» Task
Look in the material below for the line holding "ring pip: (329, 177)". Set it down exactly, with each later line up to and including the line holding "middle dip: (775, 667)".

» Information given
= Beginning of Section =

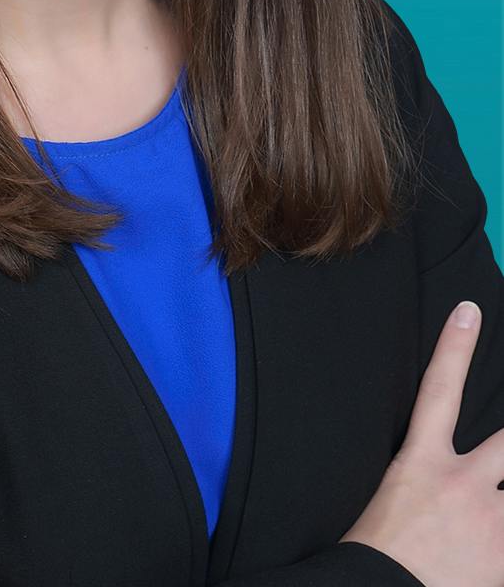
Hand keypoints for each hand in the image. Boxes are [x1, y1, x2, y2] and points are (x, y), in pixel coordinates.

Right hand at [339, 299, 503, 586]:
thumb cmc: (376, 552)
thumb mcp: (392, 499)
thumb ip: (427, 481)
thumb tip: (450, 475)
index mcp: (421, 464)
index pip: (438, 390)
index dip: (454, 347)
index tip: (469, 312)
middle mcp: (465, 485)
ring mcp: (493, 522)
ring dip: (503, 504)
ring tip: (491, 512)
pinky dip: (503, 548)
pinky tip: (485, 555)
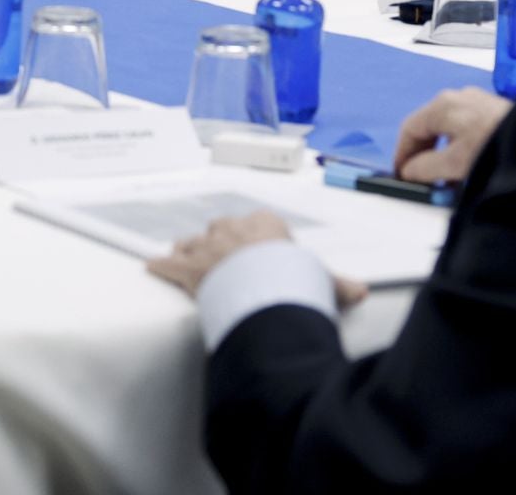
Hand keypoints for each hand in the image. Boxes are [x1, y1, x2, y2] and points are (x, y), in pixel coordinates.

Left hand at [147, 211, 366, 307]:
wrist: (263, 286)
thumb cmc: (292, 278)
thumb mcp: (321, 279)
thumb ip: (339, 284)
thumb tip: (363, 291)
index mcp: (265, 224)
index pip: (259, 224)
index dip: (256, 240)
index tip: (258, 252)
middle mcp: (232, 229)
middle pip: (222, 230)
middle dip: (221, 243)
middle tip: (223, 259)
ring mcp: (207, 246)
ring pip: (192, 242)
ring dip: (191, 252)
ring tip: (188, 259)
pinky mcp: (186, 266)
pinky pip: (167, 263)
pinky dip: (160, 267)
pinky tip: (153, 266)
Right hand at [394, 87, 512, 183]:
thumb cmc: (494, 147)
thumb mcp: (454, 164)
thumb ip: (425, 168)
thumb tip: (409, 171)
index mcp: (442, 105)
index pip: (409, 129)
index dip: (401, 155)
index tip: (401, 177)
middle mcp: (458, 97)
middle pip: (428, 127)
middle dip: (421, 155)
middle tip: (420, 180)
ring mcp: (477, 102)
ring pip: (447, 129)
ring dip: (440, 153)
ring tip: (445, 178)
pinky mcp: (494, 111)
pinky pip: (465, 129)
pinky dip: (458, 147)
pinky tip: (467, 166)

= End of Section =
= Beginning of Section =

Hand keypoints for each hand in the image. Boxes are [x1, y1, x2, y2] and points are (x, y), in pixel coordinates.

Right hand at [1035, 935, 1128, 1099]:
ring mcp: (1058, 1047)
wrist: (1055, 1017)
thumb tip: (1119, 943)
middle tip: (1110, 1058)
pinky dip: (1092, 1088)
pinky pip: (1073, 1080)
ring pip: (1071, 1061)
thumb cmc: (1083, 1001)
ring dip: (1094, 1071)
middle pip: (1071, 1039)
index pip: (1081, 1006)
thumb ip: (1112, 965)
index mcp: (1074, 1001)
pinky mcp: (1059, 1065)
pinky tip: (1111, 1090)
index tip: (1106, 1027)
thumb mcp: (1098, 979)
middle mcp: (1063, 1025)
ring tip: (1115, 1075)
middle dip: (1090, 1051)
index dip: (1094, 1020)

= End of Section =
= Beginning of Section =

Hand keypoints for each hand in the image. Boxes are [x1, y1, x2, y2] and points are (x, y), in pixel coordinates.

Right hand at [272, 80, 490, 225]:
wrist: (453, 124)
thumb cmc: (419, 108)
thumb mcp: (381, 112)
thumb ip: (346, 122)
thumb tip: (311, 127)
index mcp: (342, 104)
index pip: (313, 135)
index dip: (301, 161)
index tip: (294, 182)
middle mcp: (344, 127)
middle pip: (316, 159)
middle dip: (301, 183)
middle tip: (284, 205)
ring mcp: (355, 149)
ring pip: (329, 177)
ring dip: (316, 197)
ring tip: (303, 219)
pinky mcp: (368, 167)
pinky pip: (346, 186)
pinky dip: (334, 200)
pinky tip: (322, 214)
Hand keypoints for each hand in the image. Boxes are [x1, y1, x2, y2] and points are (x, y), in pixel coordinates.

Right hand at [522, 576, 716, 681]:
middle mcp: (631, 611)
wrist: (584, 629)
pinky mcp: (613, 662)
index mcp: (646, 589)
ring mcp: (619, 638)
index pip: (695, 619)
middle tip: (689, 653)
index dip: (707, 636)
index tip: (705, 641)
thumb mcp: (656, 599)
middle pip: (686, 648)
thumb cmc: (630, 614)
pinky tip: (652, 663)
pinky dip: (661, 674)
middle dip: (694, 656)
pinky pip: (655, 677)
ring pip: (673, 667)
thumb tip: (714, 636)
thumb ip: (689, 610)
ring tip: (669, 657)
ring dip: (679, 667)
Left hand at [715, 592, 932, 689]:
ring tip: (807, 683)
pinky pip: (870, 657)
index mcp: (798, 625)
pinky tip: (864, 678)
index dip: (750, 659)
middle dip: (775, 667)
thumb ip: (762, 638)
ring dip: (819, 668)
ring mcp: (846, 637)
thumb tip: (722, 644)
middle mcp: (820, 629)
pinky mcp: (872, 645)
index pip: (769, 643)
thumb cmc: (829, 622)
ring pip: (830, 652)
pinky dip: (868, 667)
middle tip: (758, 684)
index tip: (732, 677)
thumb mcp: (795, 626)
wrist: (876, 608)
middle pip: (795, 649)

= End of Section =

» Task output
ring pip: (329, 177)
ring dip: (316, 197)
ring tip: (303, 219)
pinky mcp: (368, 167)
pinky pip: (346, 186)
pinky dip: (334, 200)
pinky tip: (322, 214)
Hand keypoints for each hand in the image. Boxes are [x1, y1, x2, y2] and points are (x, y), in pixel coordinates.

Right hand at [522, 576, 716, 681]:
middle mcp: (631, 611)
wrist: (584, 629)
pinky mcp: (613, 662)
index mcp: (646, 589)
ring mcp: (619, 638)
index pip: (695, 619)
middle tip: (689, 653)
index dip: (707, 636)
index tip: (705, 641)
thumb mcp: (656, 599)
middle pip: (686, 648)
thumb cmc: (630, 614)
pinky tip: (652, 663)
pinky dip: (661, 674)
middle dip: (694, 656)
pinky pip: (655, 677)
ring pip: (673, 667)
thumb tip: (714, 636)
thumb ip: (689, 610)
ring tip: (669, 657)
ring dip: (679, 667)
Left hand at [715, 592, 932, 689]:
ring tip: (807, 683)
pinky pip: (870, 657)
index mcp: (798, 625)
pinky tip: (864, 678)
index dip: (750, 659)
middle dip: (775, 667)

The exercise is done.